So I'm trying adding extra bounds checking, marking the index as
volatile, adding compiler barriers, etc, all the fun with the verifier,
but got distracted with other stuff, coming back to this now.

Ok, the following seems to do the trick:

[acme@dell-per740-01 perf-tools]$ git diff
diff --git a/tools/perf/util/bpf_skel/augmented_raw_syscalls.bpf.c b/tools/perf/util/bpf_skel/augmented_raw_syscalls.bpf.c
index 3b30aa74a3ae..ef87a04ff8d0 100644
--- a/tools/perf/util/bpf_skel/augmented_raw_syscalls.bpf.c
+++ b/tools/perf/util/bpf_skel/augmented_raw_syscalls.bpf.c
@@ -486,6 +486,7 @@ static int augment_sys_enter(void *ctx, struct syscall_enter_args *args)
augmented = true;
} else if (size < 0 && size >= -6) { /* buffer */
index = -(size + 1);
+ index &= 7; // To satisfy the bounds checking with the verifier in some kernels
aug_size = args->args[index];

if (aug_size > TRACE_AUG_MAX_BUF)

I'll now test it without Howard's patch to see if it fixes the RHEL8 +
clang 17 case.

- Arnaldo

> Song Liu reproduced the problem (unsure with what clang and kernel
> versions) and couldn't find a way to fix it using the usual tricks to
> coax clang to keep the bounds checking for the verifier to get
> satisfied.
>
> More generally I'll use virtme-ng[1] to test with a wider range of
> kernels, not just clang versions.
>
> - Arnaldo
>
> [1] https://kernel-recipes.org/en/2024/virtme-ng/

--------------------

Required actions:
1. According to the mailing-list excerpt, what tool will be used to test with a wider range of kernels?
2. Repeat the passage of the mailing-list excerpt between "[acme@dell-per740-01 perf-tools]$ git" and "(aug_size > TRACE_AUG_MAX_BUF)", inclusive.
3. Which things does the mailing-list excerpt name in its opening sentence as ones being tried, before the writer got distracted?

Dataset entries:
--------------------

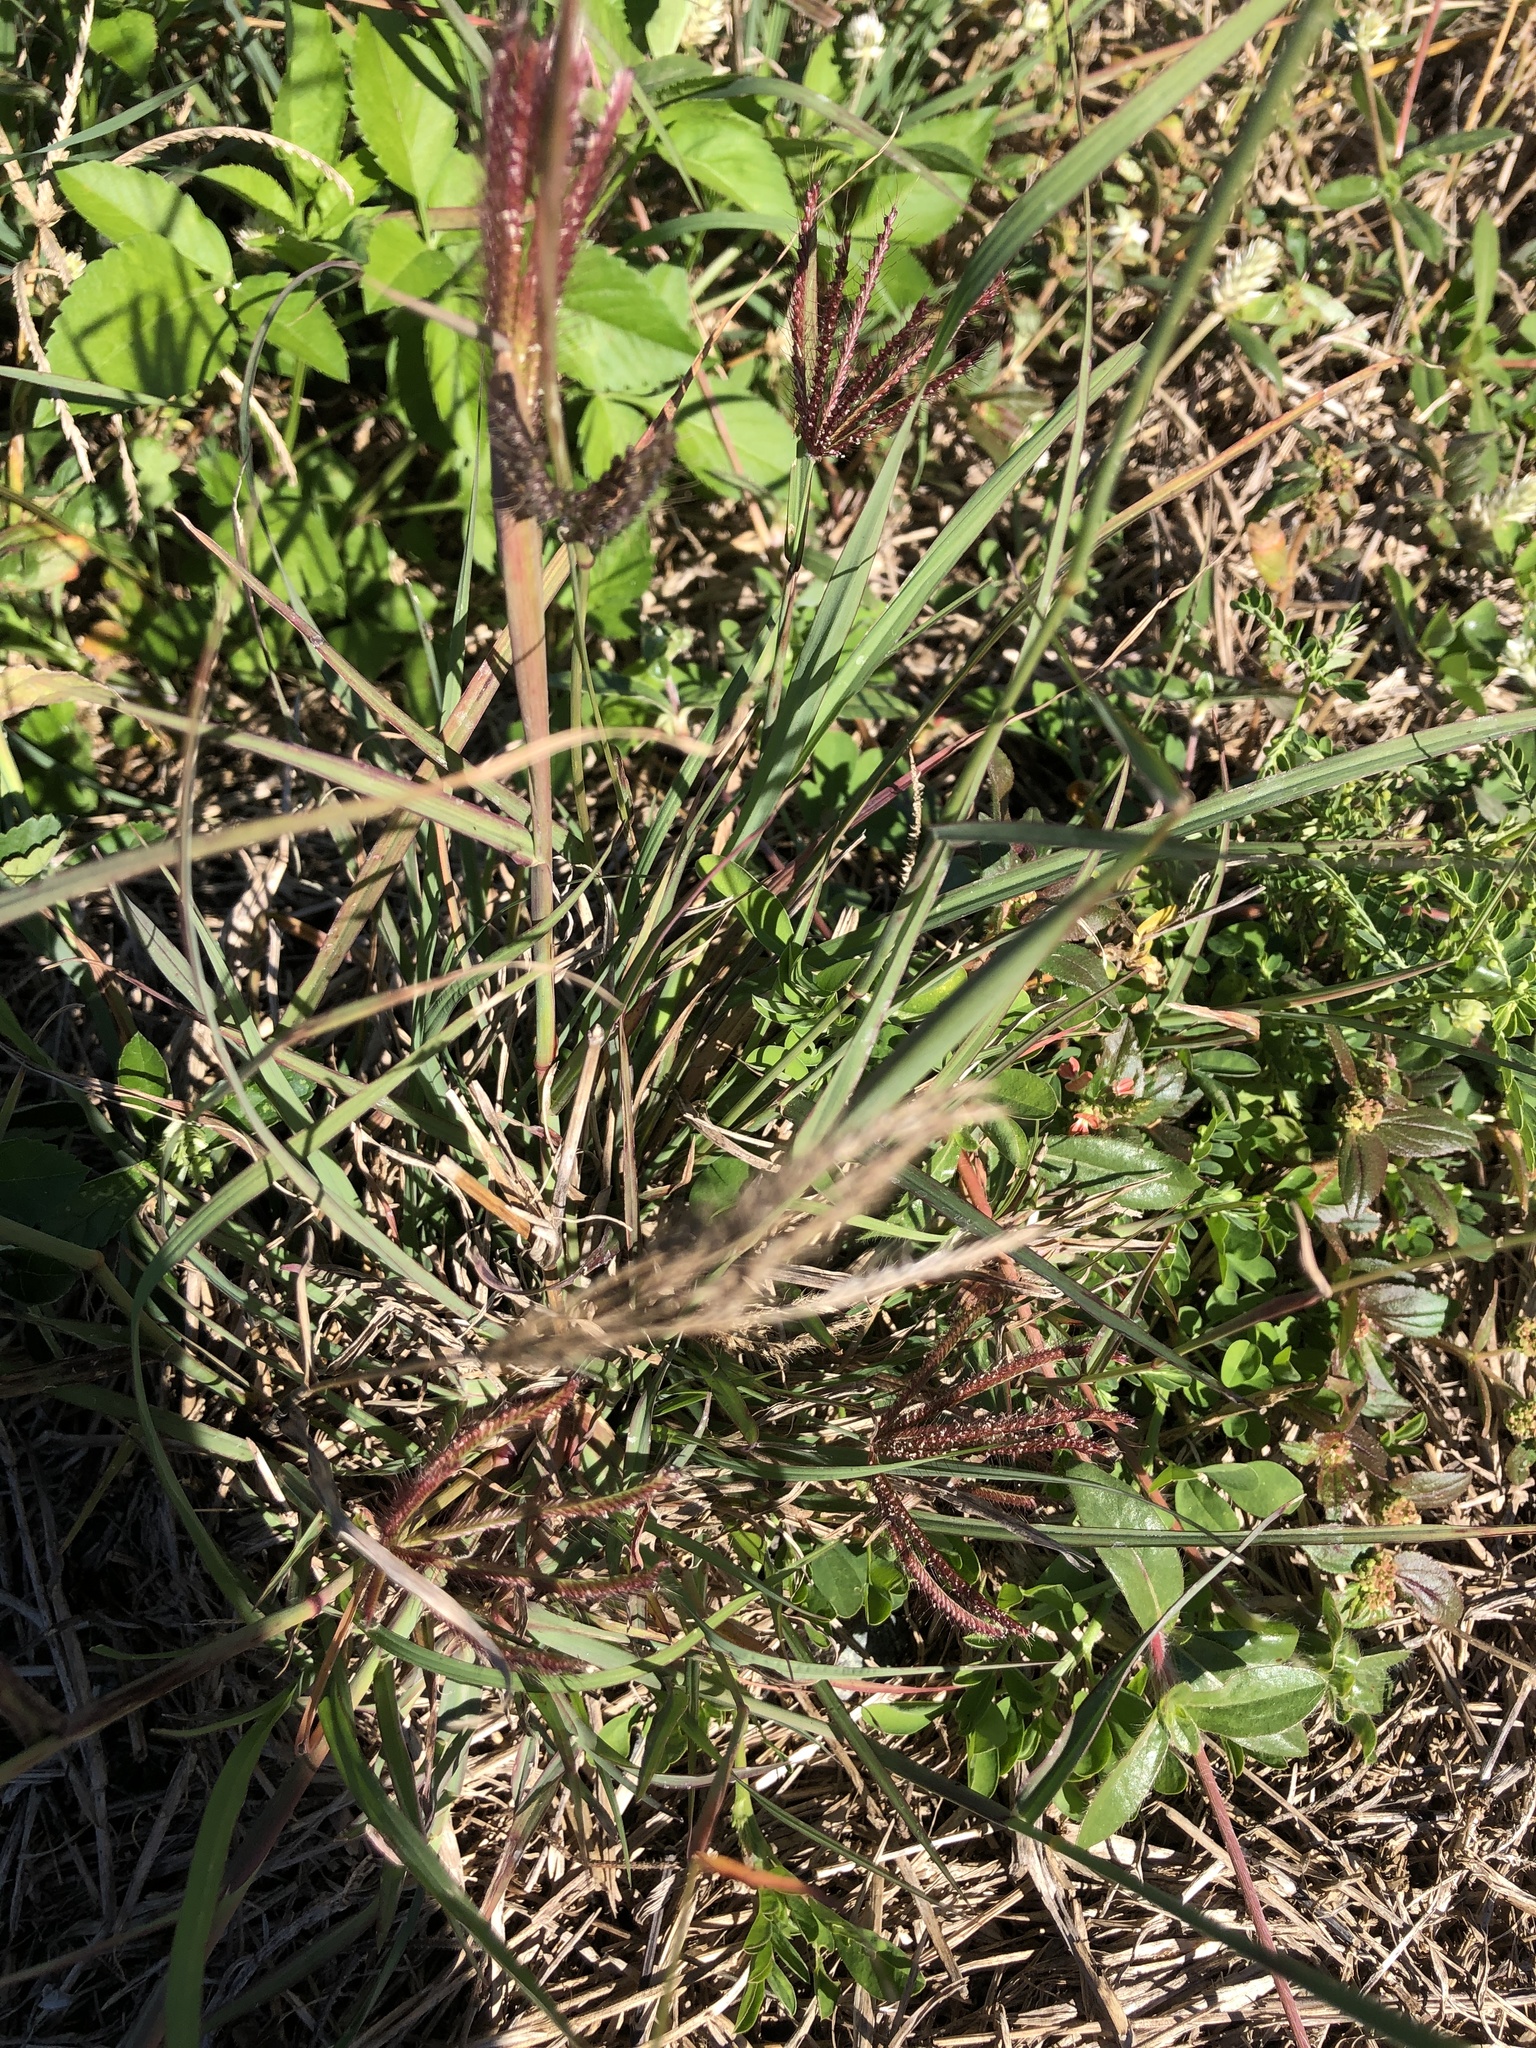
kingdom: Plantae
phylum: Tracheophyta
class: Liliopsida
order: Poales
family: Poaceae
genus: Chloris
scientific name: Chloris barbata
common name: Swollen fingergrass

--------------------

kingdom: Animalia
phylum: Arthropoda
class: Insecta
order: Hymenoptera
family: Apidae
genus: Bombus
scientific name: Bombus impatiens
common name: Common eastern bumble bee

--------------------

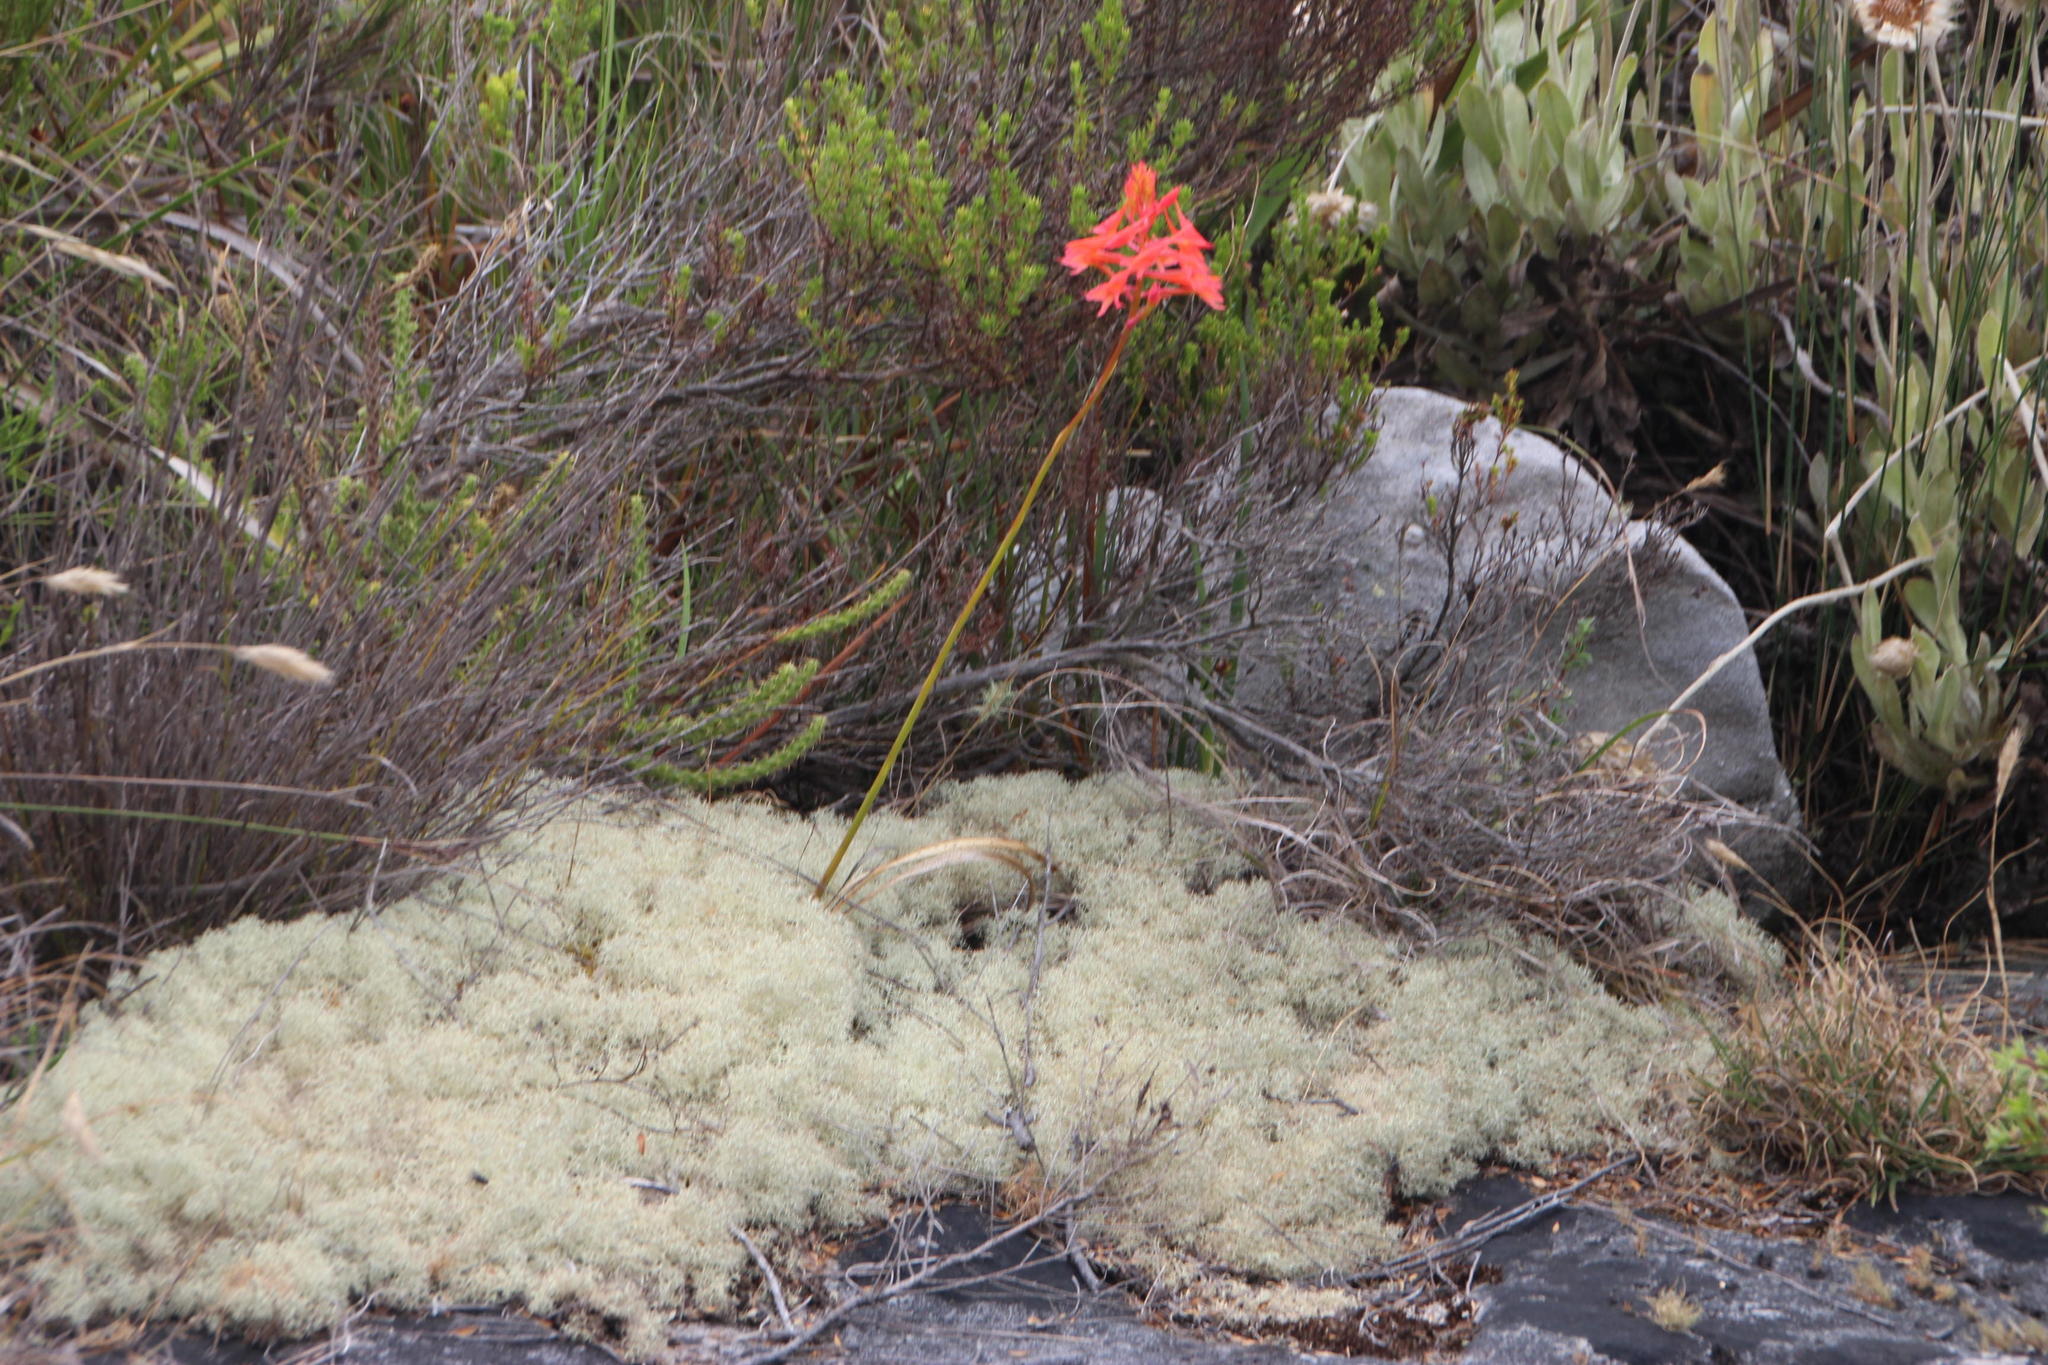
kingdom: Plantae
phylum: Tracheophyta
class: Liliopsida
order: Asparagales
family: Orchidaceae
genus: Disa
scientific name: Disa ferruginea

--------------------

Responses to the tasks:
1. virtme-ng

2.
[acme@dell-per740-01 perf-tools]$ git diff
diff --git a/tools/perf/util/bpf_skel/augmented_raw_syscalls.bpf.c b/tools/perf/util/bpf_skel/augmented_raw_syscalls.bpf.c
index 3b30aa74a3ae..ef87a04ff8d0 100644
--- a/tools/perf/util/bpf_skel/augmented_raw_syscalls.bpf.c
+++ b/tools/perf/util/bpf_skel/augmented_raw_syscalls.bpf.c
@@ -486,6 +486,7 @@ static int augment_sys_enter(void *ctx, struct syscall_enter_args *args)
augmented = true;
} else if (size < 0 && size >= -6) { /* buffer */
index = -(size + 1);
+ index &= 7; // To satisfy the bounds checking with the verifier in some kernels
aug_size = args->args[index];

if (aug_size > TRACE_AUG_MAX_BUF)

3. Adding extra bounds checking, marking the index as volatile, and adding compiler barriers.